General Somatic Efferents: Somatic motor fibers carry information away from the CNS to skeletal muscles and are also called somatic motor efferents or general somatic efferents (GSEs)
Now lets come back to the functions of the cranial nerves. A cranial nerve is composed of motor fibres (motor nerve) or sensory fibres (sensory nerve) or both the motor and sensory fibres (mixed nerve). The table below shows the functional component associated with each cranial nerve.
The motor fibres of cranial nerves can be of the following 3 types:
- Somatic efferent (SE) or general somatic efferent (GSE) fibres. They supply the striated muscles which grow from somites.
- Special visceral efferent (SVE) fibres.
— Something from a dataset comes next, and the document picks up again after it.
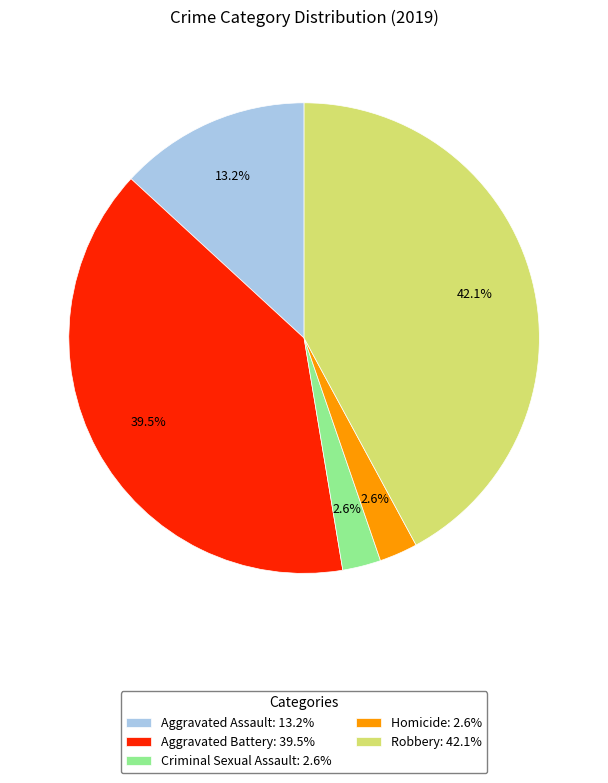

To the nearest percent, what is the combined percentage of Aggravated Battery and Homicide?

42%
They supply the muscles which grow from the mesoderm of pharyngeal arches.
- General visceral efferent (GVE) fibres. They supply the glands, smooth muscles of viscera and vessels. They can be preganglionic parasympathetic fibres.
The sensory fibres of cranial nerves can be of the following 4 types:
- General somatic afferent (GSA) fibres. They carry general sensations of pain, feel and temperature from skin and proprioceptive sensations of shaking and muscle and joint perception.
- General visceral afferent (GVA) fibres. They carry general sensations of distension and ischemic pain from viscera.
- Special visceral afferent (SVA) fibres. They carry unique sensations of flavor from tongue.
- In addition to the aforementioned 3 types, the sensory fibres could be particular somatic afferent (SSA) which carry unique sensations of smell, hearing and equilibrium.
- The motor fibres of cranial nerves originate as outgrowths of axons from motor nuclei situated inside the central nervous system (CNS).
- The sensory fibres originate as outgrowths of axons from cells situated inside the sensory ganglia (situated outside the CNS) and terminate in the sensory nuclei situated inside the CNS.
- The motor and sensory nuclei inside the CNS are arranged in longitudinal columns named functional columns.